Les médias et l’éducation ont une nature commune, car “ce sont des institutions sociales, issues de la société, qui contribuent à la reproduire et à la modifier.”62 La question sera de savoir comment apprendre, selon quelle progression, et quelles compétences on voudra développer chez l’apprenant. Il apparaît que d’une part, à l’heure des télévisions par câble et satellite et des moyens de communication en ligne par l’internet, l’accès aux langues européennes est facilité, mis pour ainsi dire à la portée de tous. D’autre part, il semble que l’usage des langues tende vers l’instrumentalisation : l’acquisition de langues étrangères ferait partie du savoir-faire professionnel de tout un chacun. Pour parvenir au plus vite à un savoir minimal - les capacités de compréhension et d’expression orales sont d’abord visées -, les étudiants ou les adultes apprenants attendent d’autres modes d’apprentissage, moins traditionnels que ceux pratiqués en milieu scolaire. En effet, les expériences individuelles confirment un décalage entre les apprentissages en milieu institutionnel et les besoins “à l’extérieur”, où la confrontation avec la langue/culture reste l’exercice le plus difficile. L’apprenant recherche notamment des situations où il va être amené à pratiquer la langue étrangère et à se mesurer individuellement à la réalité étrangère : les moyens audiovisuels et informatiques présentent le double avantage d’un apprentissage semi-autonome et d’une mise en scène de la langue et culture authentiques. Cependant, une individualisation de l’apprentissage ne veut pas dire autonomisation totale dans le sens où l’apprenant a accès au savoir “directement”, et n’a plus besoin de médiateur pour apprendre. Le simple contact entre une source et un apprenant ne garantit pas l’acte d’apprentissage qui relève d’une activité organisée et où la présence du maître “accoucheur” à la manière de Platon semble indispensable63. En effet, à la base de toute acquisition de savoir se trouve la rencontre entre le projet d’enseignement et le projet d’apprentissage, l’enseignant permet de mettre en correspondance les acquis, les capacités, les intérêts du sujet avec les savoirs “‘qu’il faut sans cesse parcourir, inventorier, pour découvrir en eux de nouvelles entrées, de nouvelles richesses, de nouveaux modes de présentation’.”64
Au-delà des capacités langagières qui restent la cible d’un enseignement/ apprentissage de la langue, le développement de capacités cognitives ainsi que du savoir-être de l’apprenant sont également visés. Il s’agit de l’acquisition d’outils mentaux qui seront pour l’apprenant de langue étrangère utilisables dans d’autres disciplines et transférables à des situations (hors contexte pédagogique notamment) ; le développement de capacités, telle la mémoire65 lui donneront une autonomie, d’abord face à la situation d’enseignement/apprentissage et plus largement dans la rencontre avec la réalité étrangère.

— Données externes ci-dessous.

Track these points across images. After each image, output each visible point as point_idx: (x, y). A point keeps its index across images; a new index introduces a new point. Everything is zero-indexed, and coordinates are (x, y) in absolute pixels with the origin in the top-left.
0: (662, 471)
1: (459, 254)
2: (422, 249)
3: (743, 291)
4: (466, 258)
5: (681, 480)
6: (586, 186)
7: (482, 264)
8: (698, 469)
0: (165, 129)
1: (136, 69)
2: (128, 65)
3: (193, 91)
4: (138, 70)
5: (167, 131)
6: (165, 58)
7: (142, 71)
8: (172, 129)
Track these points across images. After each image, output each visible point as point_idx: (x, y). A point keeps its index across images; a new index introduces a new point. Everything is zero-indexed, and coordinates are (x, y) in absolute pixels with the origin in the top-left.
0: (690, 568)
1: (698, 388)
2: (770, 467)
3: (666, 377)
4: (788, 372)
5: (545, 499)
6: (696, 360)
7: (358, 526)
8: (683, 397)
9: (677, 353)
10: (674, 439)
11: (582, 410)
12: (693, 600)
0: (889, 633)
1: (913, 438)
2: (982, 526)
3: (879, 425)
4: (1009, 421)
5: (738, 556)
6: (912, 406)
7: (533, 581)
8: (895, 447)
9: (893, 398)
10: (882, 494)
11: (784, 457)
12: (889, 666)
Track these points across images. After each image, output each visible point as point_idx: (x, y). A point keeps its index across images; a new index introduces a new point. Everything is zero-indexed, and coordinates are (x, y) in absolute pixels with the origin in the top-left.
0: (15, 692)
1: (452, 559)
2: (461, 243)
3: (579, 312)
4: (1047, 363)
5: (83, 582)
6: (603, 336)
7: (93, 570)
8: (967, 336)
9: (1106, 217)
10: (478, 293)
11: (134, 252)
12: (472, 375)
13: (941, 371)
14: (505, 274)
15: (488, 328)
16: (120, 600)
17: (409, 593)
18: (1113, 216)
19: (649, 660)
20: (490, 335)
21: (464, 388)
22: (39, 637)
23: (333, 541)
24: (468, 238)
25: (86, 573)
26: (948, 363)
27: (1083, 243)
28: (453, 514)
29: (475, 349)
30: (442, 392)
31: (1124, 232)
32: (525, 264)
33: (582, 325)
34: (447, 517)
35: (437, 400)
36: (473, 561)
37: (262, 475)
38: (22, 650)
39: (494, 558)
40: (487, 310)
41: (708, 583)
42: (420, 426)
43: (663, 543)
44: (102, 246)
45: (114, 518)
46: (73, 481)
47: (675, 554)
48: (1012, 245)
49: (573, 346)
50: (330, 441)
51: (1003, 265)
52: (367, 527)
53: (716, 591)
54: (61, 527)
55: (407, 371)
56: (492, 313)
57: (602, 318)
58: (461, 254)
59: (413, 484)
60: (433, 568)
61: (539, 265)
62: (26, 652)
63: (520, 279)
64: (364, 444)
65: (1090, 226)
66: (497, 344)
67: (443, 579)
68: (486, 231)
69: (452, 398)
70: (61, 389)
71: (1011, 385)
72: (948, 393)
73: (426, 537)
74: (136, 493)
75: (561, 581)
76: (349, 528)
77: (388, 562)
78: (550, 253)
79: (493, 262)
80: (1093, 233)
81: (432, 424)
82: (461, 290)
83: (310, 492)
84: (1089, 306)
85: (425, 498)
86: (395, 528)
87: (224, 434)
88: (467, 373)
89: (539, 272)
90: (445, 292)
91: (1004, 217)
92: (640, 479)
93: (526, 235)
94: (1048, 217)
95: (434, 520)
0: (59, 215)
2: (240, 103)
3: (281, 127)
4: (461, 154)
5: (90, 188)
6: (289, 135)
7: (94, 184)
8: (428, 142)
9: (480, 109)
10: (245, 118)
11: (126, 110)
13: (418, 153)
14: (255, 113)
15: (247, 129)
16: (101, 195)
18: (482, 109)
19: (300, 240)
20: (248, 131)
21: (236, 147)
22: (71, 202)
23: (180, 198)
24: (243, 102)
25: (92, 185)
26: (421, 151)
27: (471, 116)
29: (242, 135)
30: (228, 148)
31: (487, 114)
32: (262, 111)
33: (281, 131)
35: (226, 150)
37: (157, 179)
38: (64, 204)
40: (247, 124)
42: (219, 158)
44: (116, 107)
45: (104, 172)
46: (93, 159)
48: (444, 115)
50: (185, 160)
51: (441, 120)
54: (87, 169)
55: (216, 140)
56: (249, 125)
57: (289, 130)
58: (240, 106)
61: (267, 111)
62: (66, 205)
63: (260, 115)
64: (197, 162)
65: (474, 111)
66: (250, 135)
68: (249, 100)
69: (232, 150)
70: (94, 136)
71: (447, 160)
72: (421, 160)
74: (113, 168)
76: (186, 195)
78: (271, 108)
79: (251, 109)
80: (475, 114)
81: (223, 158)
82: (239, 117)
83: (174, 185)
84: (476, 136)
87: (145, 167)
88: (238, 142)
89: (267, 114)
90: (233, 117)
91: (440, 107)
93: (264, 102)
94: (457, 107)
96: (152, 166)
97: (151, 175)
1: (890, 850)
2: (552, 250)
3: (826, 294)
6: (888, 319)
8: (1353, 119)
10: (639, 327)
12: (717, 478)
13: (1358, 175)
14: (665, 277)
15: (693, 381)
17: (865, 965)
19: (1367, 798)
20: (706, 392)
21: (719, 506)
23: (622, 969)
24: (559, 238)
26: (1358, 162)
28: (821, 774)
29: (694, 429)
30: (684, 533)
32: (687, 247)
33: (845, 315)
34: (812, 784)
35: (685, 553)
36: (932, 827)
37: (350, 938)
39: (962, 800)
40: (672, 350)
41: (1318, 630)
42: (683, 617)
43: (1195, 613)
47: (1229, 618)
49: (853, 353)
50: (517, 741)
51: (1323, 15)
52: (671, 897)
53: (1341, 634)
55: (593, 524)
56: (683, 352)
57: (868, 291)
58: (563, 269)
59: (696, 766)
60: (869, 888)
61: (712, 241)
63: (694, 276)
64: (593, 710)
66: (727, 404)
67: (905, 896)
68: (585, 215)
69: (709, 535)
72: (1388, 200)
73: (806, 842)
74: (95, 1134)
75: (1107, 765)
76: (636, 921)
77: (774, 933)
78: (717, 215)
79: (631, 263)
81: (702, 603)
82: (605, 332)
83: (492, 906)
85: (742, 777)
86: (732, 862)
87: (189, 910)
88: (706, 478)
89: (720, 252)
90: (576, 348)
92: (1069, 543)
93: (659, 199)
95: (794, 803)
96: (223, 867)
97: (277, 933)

Instruire, éduquer prennent ici tout leur sens, faire en sorte que l’apprenant acquière du savoir, du savoir-faire et du savoir-être pour gagner en autonomie : devenir un téléspectateur averti et un citoyen multiculturel. L’expression individuelle de l’apprenant est toujours au centre des préoccupations pédagogiques, mais elle respectera aussi celle du groupe récepteur dans la mesure où il y a multiplicité des visions ou des opinions. C’est aussi un apprentissage social et une construction de la personnalité.
Thierry De Smedt , “De la logique des médias à celle de l’éducation”, in Médiaspouvoirs n°35, pp. 82- 94.
On pourra lire à ce sujet les réflexions de Philippe Meirieu sur le paradoxe de la situation d’apprentissage notamment dans le chapitre “Peut-on apprendre” : “l’apprentissage est une histoire qui met en présence un déjà-là et une intervention extérieure ; une histoire où s’affrontent des sujets et où travaillent et s’articulent, jamais facilement, intériorité et extériorité, élève et maître, structures cognitives existantes et apports nouveaux.” Apprendre ... oui, mais comment, ESF, Paris, 1995, p. 41.
ibidem, p. 42.
Hélène Trocmé-Fabre précise que “plus la prise d’information est claire, précise, attentive, motivée vers un but précis, plus l’analyse de l’information par le sujet est profonde, et plus la rétention à long terme risque d’être grande. (...) La mémorisation sera d’autant meilleure que l’information aura interpellé le cerveau tout entier, sous-cortical et cortical, l’être affectif et cognitif. J’apprends, donc je suis, Paris, Les Editions d’Organisation, 1987, p. 76.